From there, it was a blistering run up to the famous Zampillo fountain right before the finish line in the beautiful city of Sanremo in northwestern Italy.
As they continued down the hill, the Dutchman had opened up a small but ultimately decisive lead over the chasing trio and barrelled down the Poggio’s iconic descent for a famous and staggeringly dominant victory.
Ganna took a promising second place in front of his home fans 15 seconds later, as a dejected Van Aert – who was beaten by Van der Poel at last month’s cyclocross world championships – was forced to settle for third.
Van der Poel, in an emotional state after his win, said, “I already told the team that there was a headwind on Cipressa so it was not as hard as previous years. But I already felt that my legs were still really fresh and I knew I wanted to place an attack at the end of the Poggio. I managed to find a small gap between Pogačar and the wall. But yeah, this is one of the races I really wanted to win and the way I won it today, I think it's beyond expectation. I'm really happy.”
Coming off the back of a lacklustre performance at Strade Bianche, Van der Poel left no stones unturned today as he raced to his third Monument win — the other two coming at the Tour of Flanders in 2020 and 2022.
As Van der Poel raced to victory, a stunning sprint ensued behind him, with Pogačar, van Aert, and Ganna, all pushing to the limit and not giving an inch. At the finish, it was Ganna second, and van Aert, the 2020 Milan-Sanremo winner, taking the final podium place with the help of his single, 52-tooth drivetrain Cervelo S5.
Britain’s Tom Pidcock of Ineos Grenadiers, who was also touted to be in the mix after winning the Strade Bianche with a 50km solo attack, had to miss today’s race after suffering a concussion from his second crash at Tirreno-Adriatico. In his absence, teammate Filippo Ganna put in a tremendous performance on his home soil to clinch second.
Defending champion Mohorič, who took last year's win with an incredibly daring descent down the Poggio using an eyebrow-raising dropper post, came home in eighth place, 26 seconds behind Van der Poel.
> Podcast: It wasn't just the dropper post: Matej Mohorič used "secret" wheel bearings and bigger disc rotors for Milan–San Remo win
The race also saw Frenchman Julian Alaphilippe from Soudal-Quick Step crash, with another rider going into the barriers. Thankfully, there were no major issues for anyone and Alaphilippe was able to get on with his race with a few repairs to his bike, eventually finishing eleventh.
The Monument win for Van der Poel comes 62 years after his late grandfather Raymond Poulidor — who raced along with the likes of Eddy Merckx and Jacques Anquetil — won Milan-Sanremo in a similar fashion, attacking relentlessly at the Poggio.

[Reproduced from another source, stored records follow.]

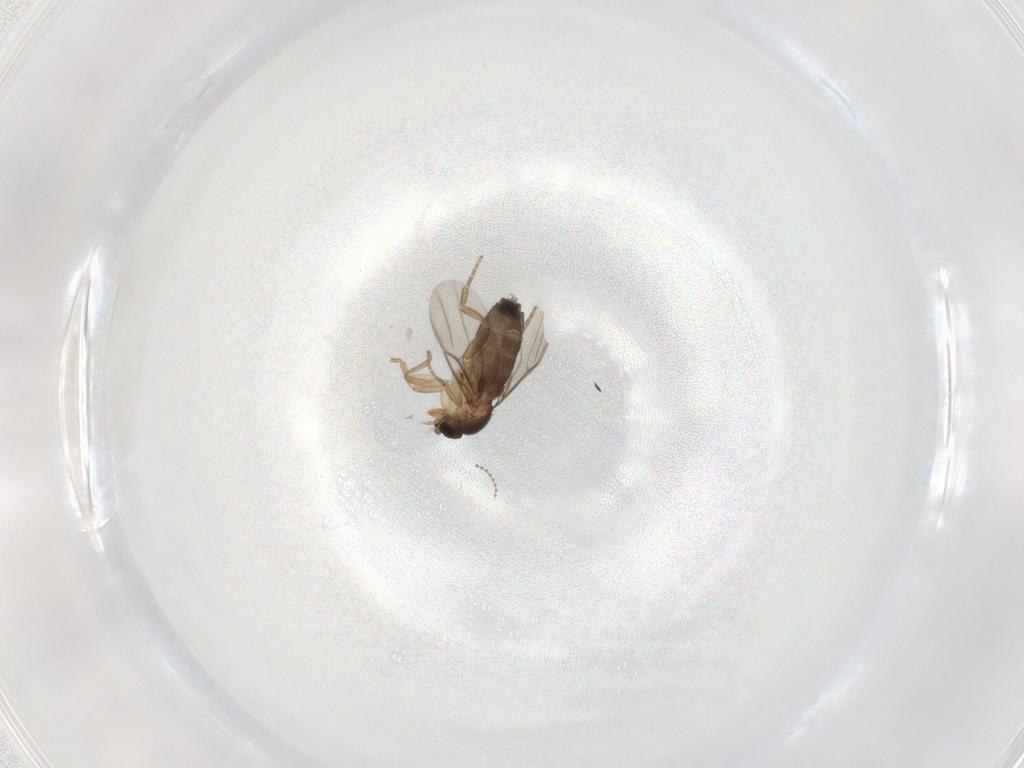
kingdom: Animalia
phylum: Arthropoda
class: Insecta
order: Diptera
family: Phoridae
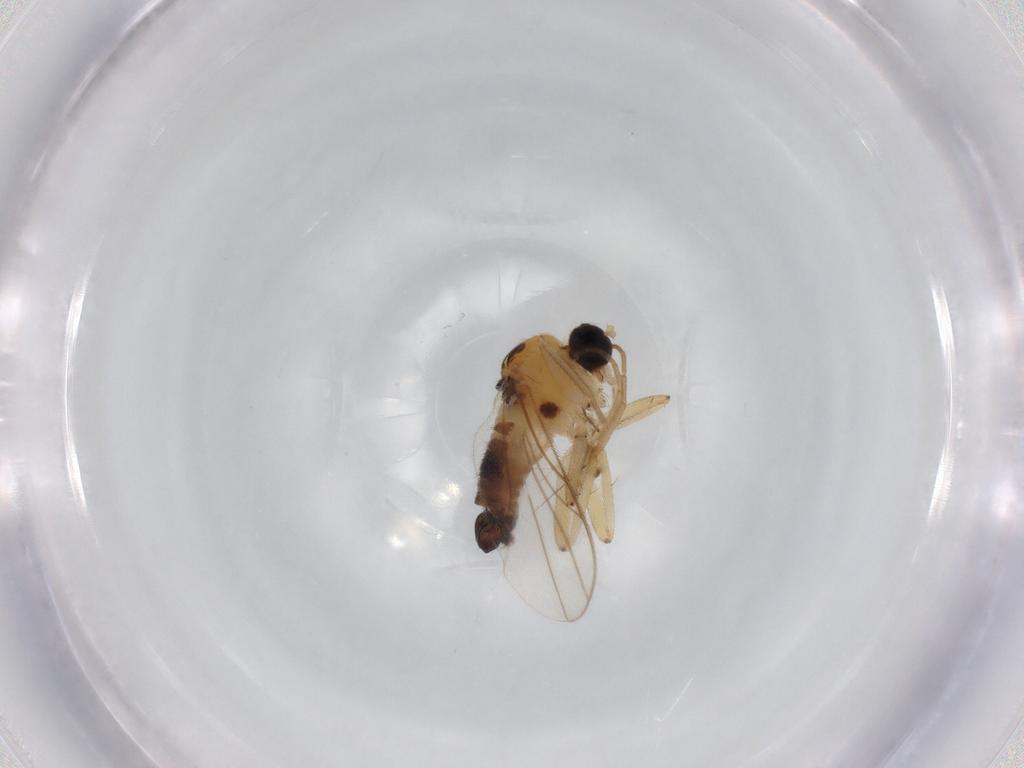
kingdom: Animalia
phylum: Arthropoda
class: Insecta
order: Diptera
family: Hybotidae
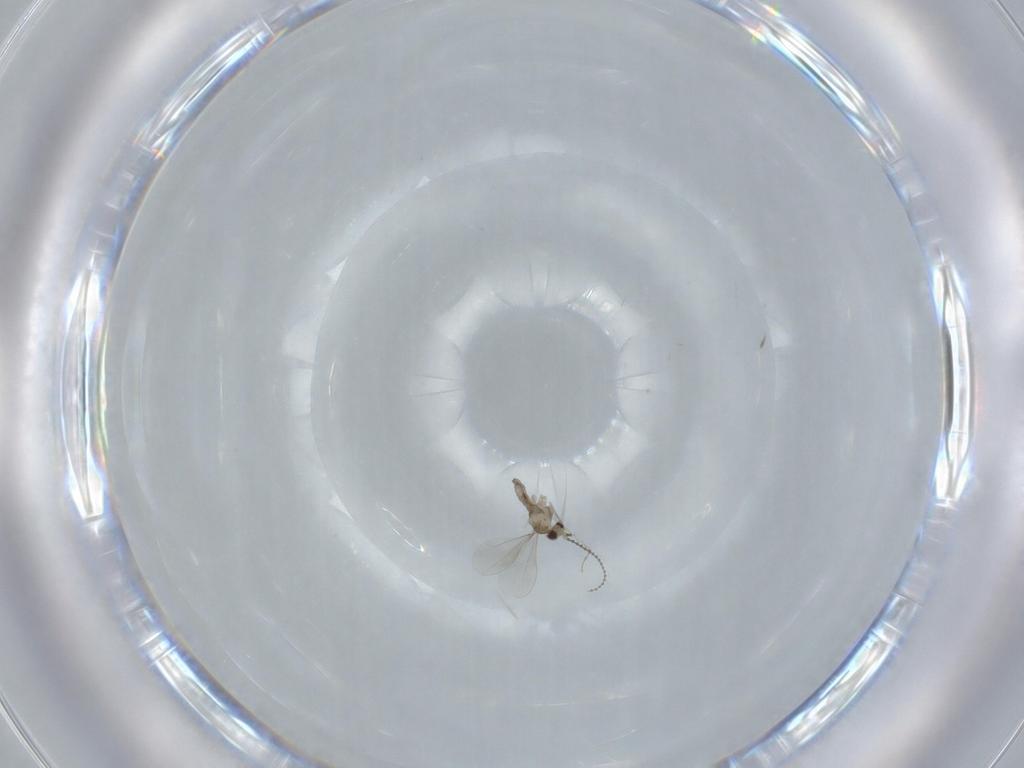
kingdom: Animalia
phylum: Arthropoda
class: Insecta
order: Diptera
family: Cecidomyiidae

When asked if the win felt even more special because of his grandfather’s legacy, Van der Poel replied, “For sure. It’s special not only because he won it, but because it’s a Monument and it’s one that every ride wants to win. I was really focused on this race since I started training again after the cyclocross worlds. I needed some race days at Tirreno-Adriatico to get to my best level and, today, this was my best level I think.”